▶ Task: Copy out each line in the material below that has the word "Варади".

Segment Open

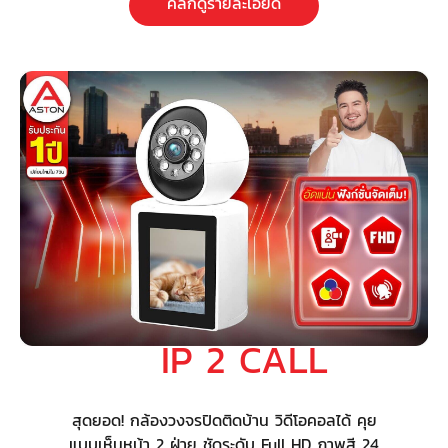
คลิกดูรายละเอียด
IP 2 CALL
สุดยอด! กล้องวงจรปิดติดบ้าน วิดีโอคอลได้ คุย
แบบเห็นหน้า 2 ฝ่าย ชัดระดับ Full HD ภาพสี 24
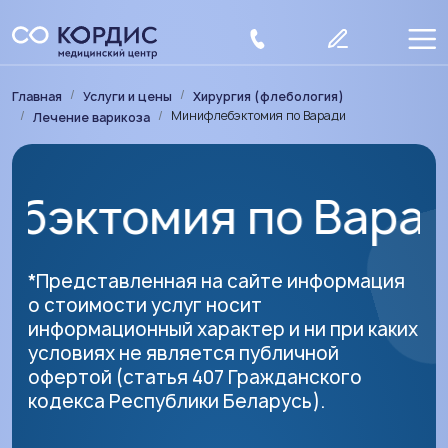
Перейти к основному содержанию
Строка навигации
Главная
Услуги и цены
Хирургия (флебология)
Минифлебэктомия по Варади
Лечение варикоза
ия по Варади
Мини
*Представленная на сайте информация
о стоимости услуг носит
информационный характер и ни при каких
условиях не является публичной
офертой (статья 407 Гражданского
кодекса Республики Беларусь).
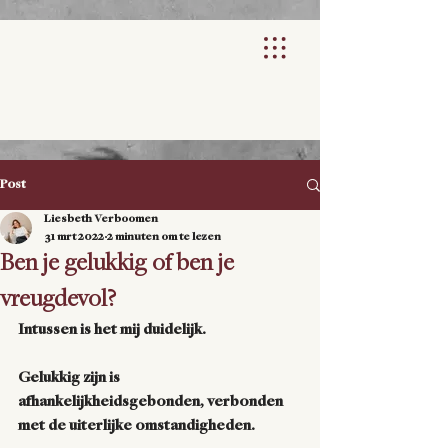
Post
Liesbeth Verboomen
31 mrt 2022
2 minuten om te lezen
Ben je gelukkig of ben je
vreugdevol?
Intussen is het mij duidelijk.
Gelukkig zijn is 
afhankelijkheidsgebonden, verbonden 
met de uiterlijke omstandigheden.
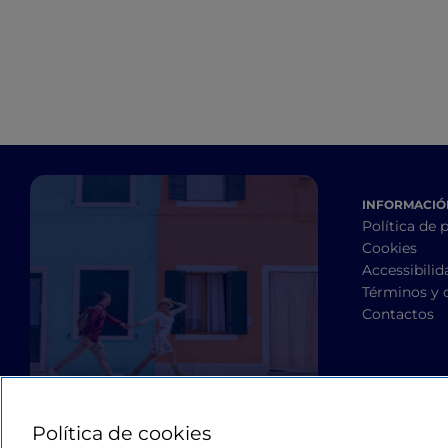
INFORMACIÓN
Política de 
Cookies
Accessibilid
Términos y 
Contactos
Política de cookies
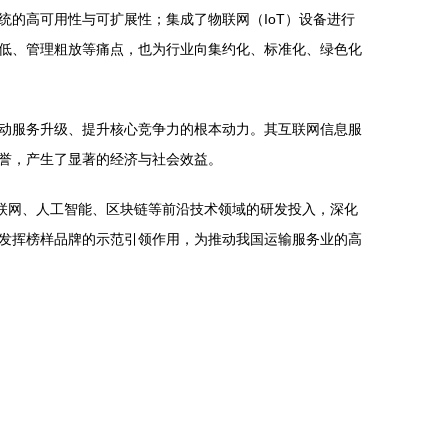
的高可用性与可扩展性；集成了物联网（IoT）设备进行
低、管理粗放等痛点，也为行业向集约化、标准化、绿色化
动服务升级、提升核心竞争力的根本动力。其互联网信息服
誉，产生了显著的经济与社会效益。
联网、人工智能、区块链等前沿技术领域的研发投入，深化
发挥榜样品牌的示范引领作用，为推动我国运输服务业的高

Segment Closed

▶ Your response:
Минифлебэктомия по Варади
ия по Варади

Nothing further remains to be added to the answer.